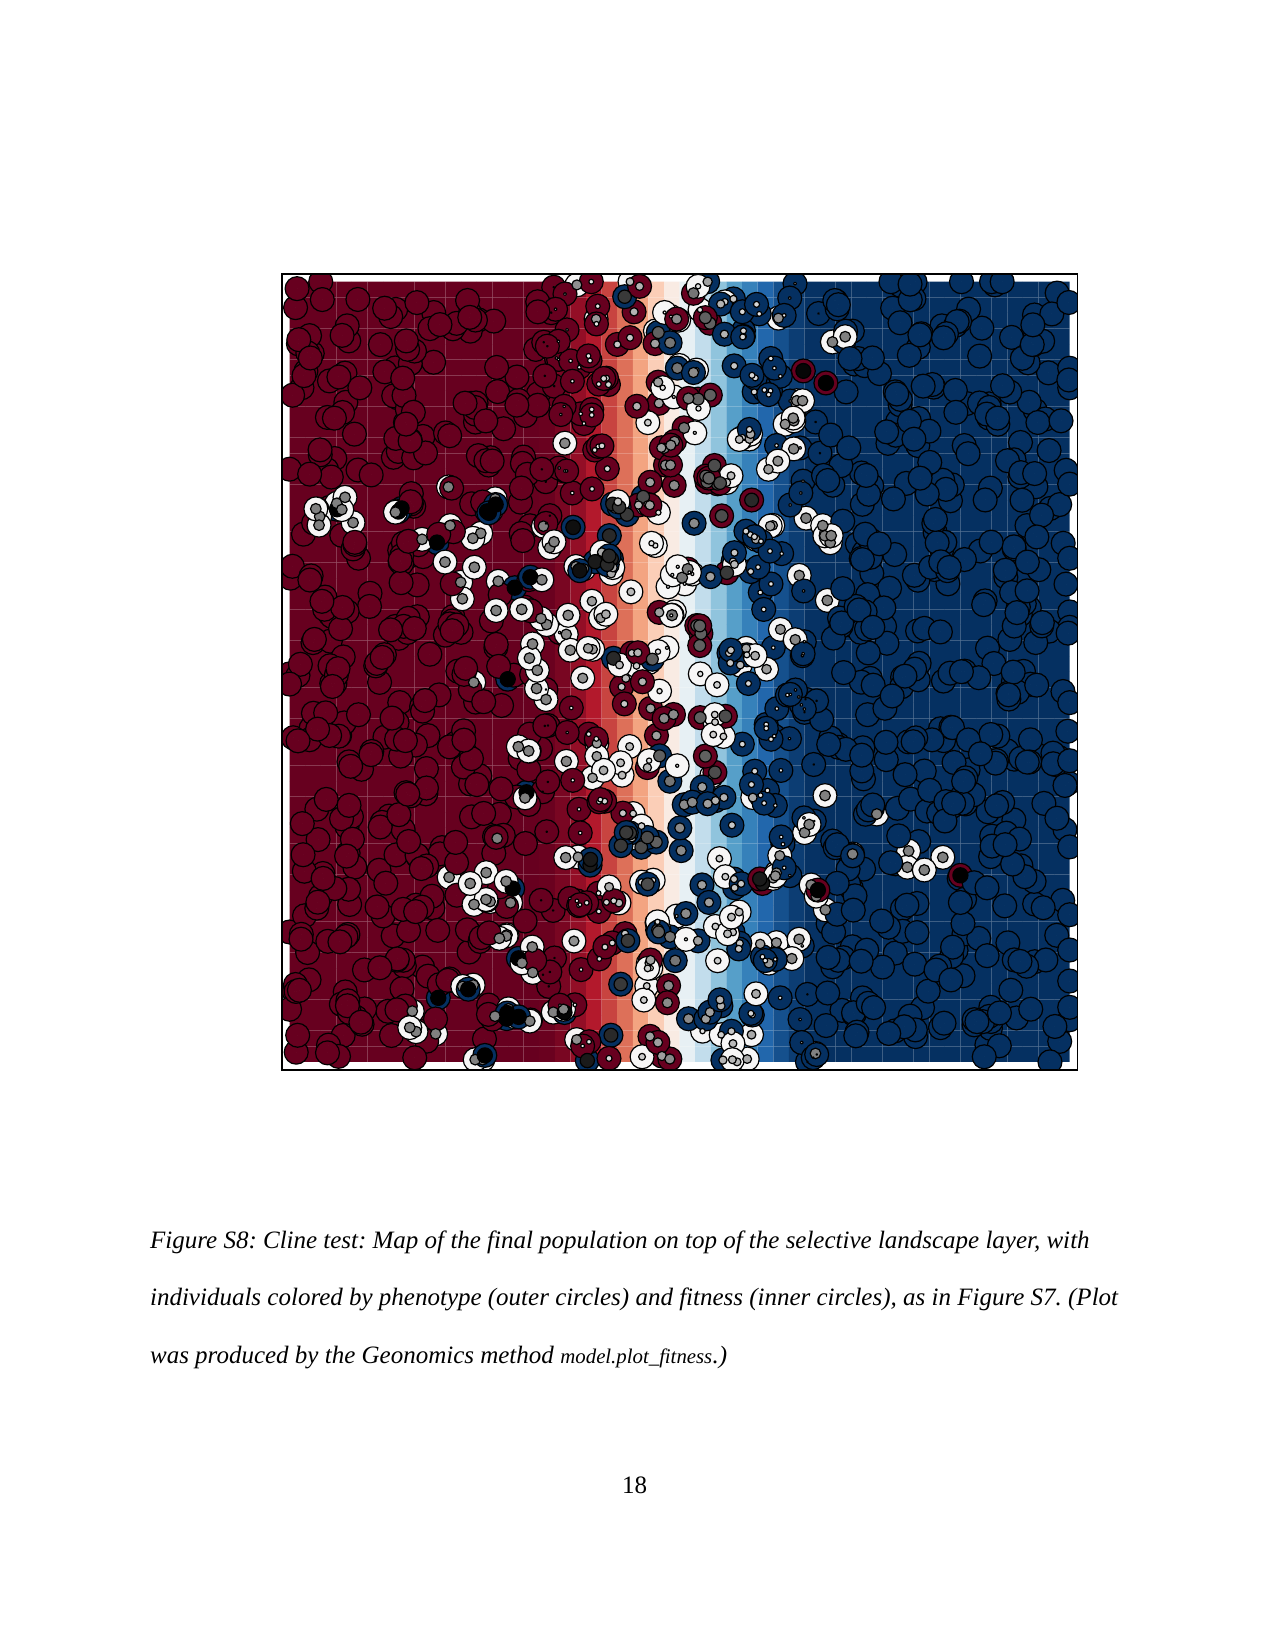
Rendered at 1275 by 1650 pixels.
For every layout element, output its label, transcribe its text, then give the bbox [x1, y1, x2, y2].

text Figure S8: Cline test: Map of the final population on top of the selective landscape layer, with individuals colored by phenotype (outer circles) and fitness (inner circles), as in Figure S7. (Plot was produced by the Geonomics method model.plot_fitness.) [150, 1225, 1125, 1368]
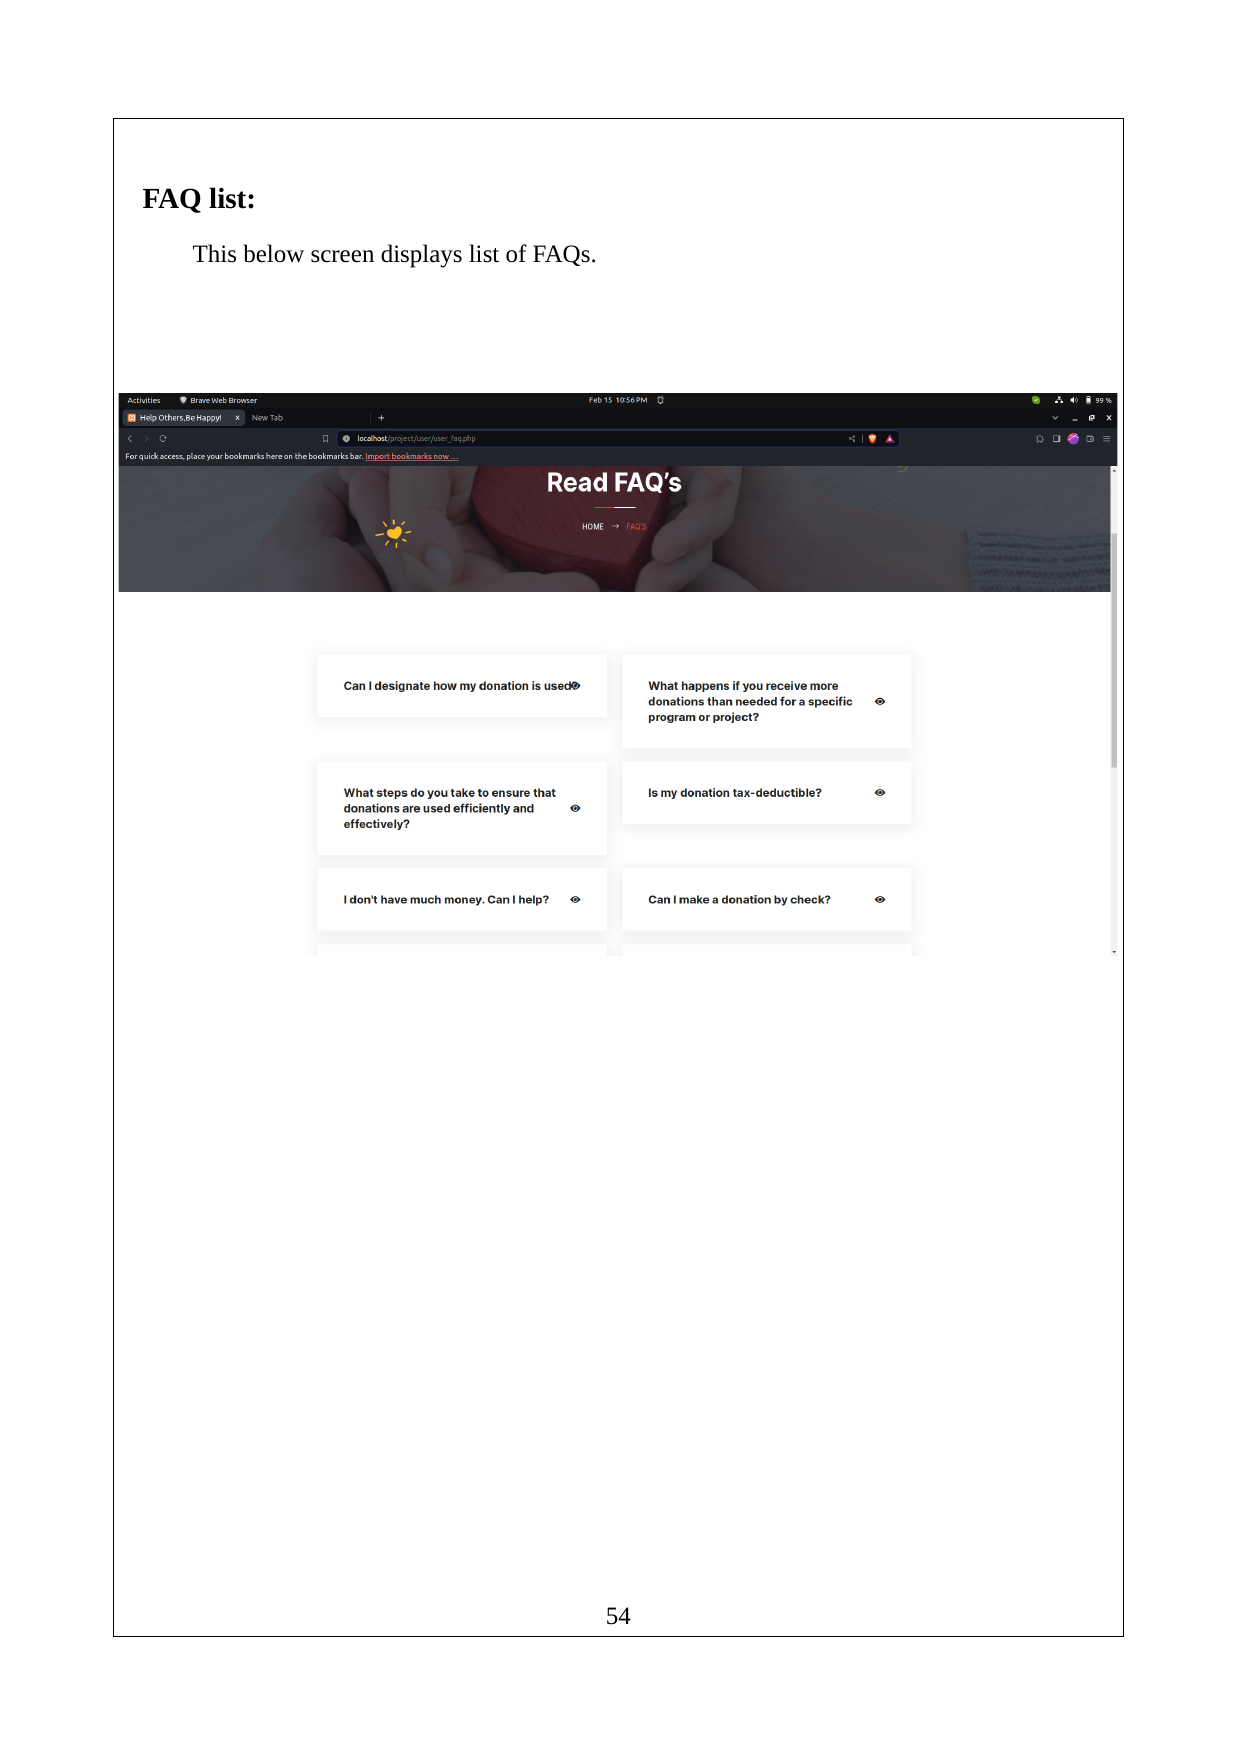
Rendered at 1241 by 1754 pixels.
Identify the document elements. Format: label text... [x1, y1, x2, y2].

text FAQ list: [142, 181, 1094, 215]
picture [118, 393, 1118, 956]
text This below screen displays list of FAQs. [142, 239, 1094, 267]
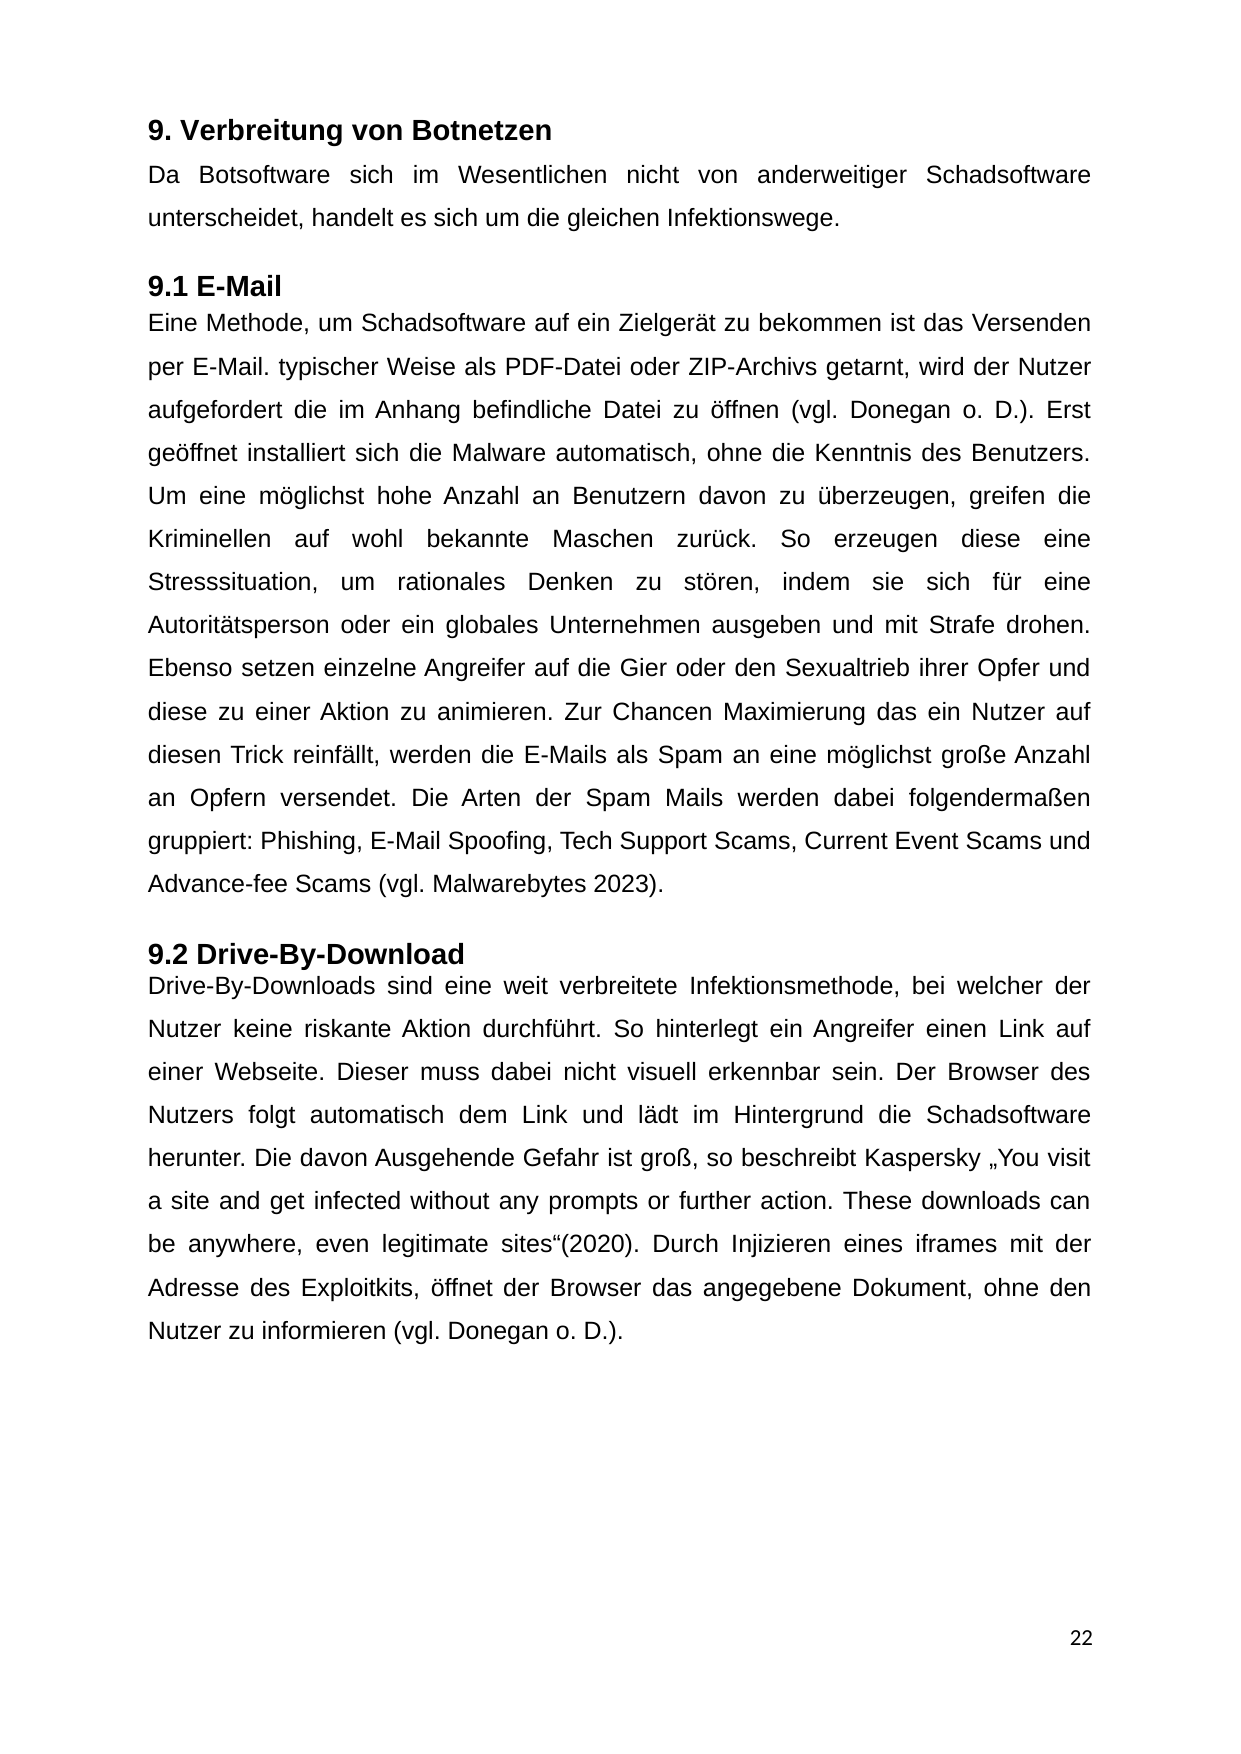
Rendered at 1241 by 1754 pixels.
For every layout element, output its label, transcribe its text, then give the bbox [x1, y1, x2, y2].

···

• Task details: Return every line of the records above word for word, leaving out the pictures.

• Reply:
Rendered at 1275 by 1650 pixels.
For every layout element, output its label, transcribe its text, then give the bbox [x1, y1, x2, y2].

text Figure S8: Cline test: Map of the final population on top of the selective landscape layer, with individuals colored by phenotype (outer circles) and fitness (inner circles), as in Figure S7. (Plot was produced by the Geonomics method model.plot_fitness.) [150, 1225, 1125, 1368]
Rendered at 1241 by 1754 pixels.
Identify the document elements. Format: label text... [x1, y1, x2, y2].

text FAQ list: [142, 181, 1094, 215]
picture [118, 393, 1118, 956]
text This below screen displays list of FAQs. [142, 239, 1094, 267]
Rendered at 1241 by 1754 pixels.
For every layout element, output its label, transcribe its text, then give the bbox [x1, y1, x2, y2].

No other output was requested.